Le composizioni e le transazioni sono pene private che hanno il fine di dare
soddisfazione alla vittima. Includono implicitamente due parti: alla riparazione del danno
economico si aggiunge la parte che rappresenta la riparazione del danno etico per
soddisfare la "giusta vendetta". Questa è misurata in base all'importanza del trauma e
all'estensione dell'offesa subita dal proprietario. Dato che i Romani considerano, come i
Greci, che il furto in flagrante è da questo punto di vista più grave del furto non manifesto,
per uno stesso valore economico sottratto vi sono pene differenti. Se i ladri agiscono in
gruppo, ciascuno non deve una parte della pena, ma la sua totalità, perché ciascuno ha
stretto lo stesso rapporto di aggressione con la vittima. Nel diritto antico, gli eredi della
vittima possono esercitare l'azione penale contro il ladro, ma se questo muore non
possono rivalersi sui suoi eredi (lo stesso avviene nel diritto classico). Tutto questo mostra
che il danno non crea un semplice debito economico che si può collocare a fianco degli
altri elementi attivi e passivi in un patrimonio, L'elemento etico, l'affronto, il disonore, la
vendetta riguardano soggetti in concreto. L'antico diritto romano rappresenta perciò un
grado assai elevato di istituzionalizzazione della vendetta. Combina l'iniziativa delle
vittime, le pene soddisfattorie e l'azione dei tribunali, che intervengono per regolare le
vendette e non per impedirle.
Questa analisi mostra, speriamo, che non è possibile sottostimare la portata teorica
e pratica dei sistemi vendicatori e ciò è chiaro per due motivi. L'idea di giustizia che li
anima è quella di una retribuzione stretta centrata sul punto di vista della vittima. Il male
da riparare non è mai quello che esisterebbe per l'aggressore. L'intenzione e le circostanze
del suo agire possono essere prese in considerazione ma solo per determinare se, nel caso
del danno, è stato attaccato il valore dell'aggredito. Questi sistemi sono complessi.

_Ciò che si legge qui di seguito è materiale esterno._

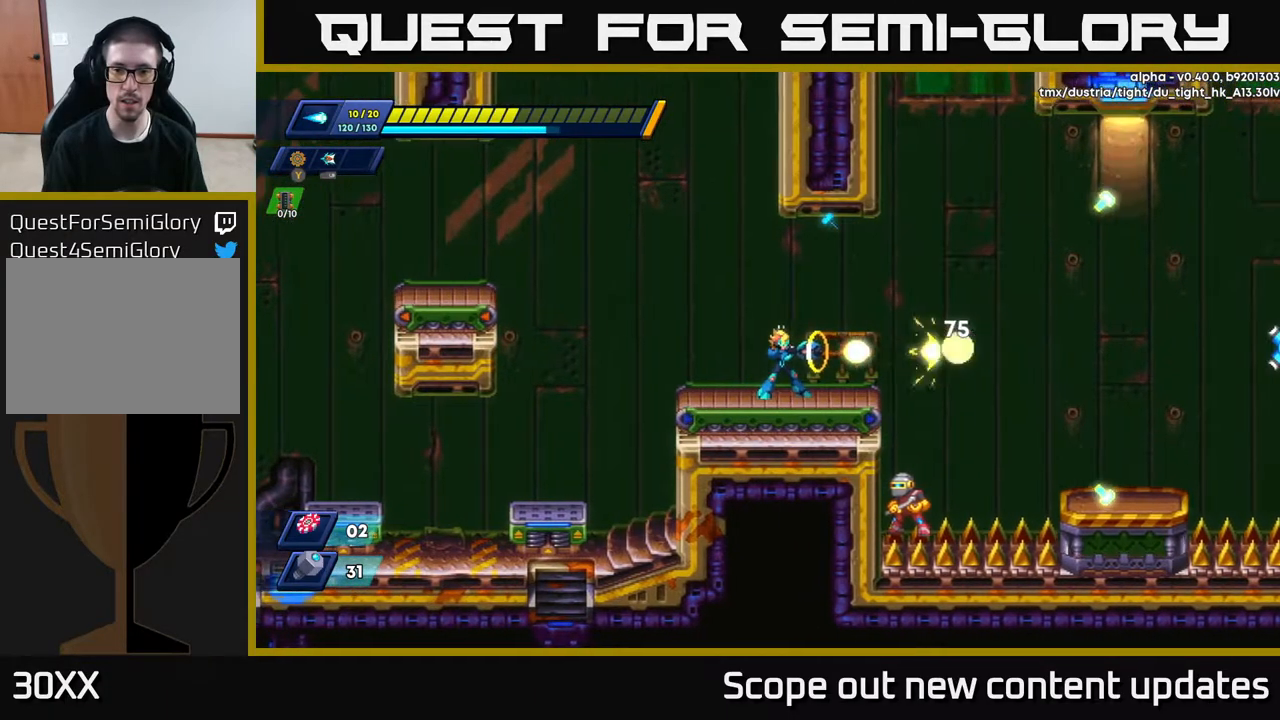
{"buttons": ["DPAD_LEFT"], "left_stick": "center", "right_stick": "center", "events": [[17, "X", "down"], [67, "X", "up"], [150, "X", "down"], [233, "X", "up"], [350, "DPAD_LEFT", "down"]]}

Congiungono il self help e diverse istanze: ideologia, riti, usanze, diritto, persone
qualificate dall'alleanza, parentela, notorietà, tribunali, in modo che tutti questi elementi,
in gradi differenti, rendano possibile l'effettività e la regolarità delle vendette. I sistemi
vendicatori non sono dunque la preistoria mostruosa della forma penale ma coesistono a
lungo con questa. Si rende così manifesto che le cause della violenza possono venire
regolate in altro modo che non con lo stretto monopolio statale del diritto.

183 La legge delle XII tavole ammette per l'injuria come per il furto le transazioni penali. A
parere di Ulpio, Digesto, 2, 14, De Pactis, 7, 14: Nam et de furto patisci lex permittit. Si sa che
nel diritto moderno queste transazioni sono contrarie all'ordine pubblico (cfr. Parigi 14 dicembre
1898, e il suo ricorso Ch. Criminelle, 17 maggio 1901, Periodici Dalloz, 1902, 1303).
184 Cfr. Gaio, Istituzioni, 3, 189.
185 Cfr. ibi, 3, 190; XII Tavole, 8, 16.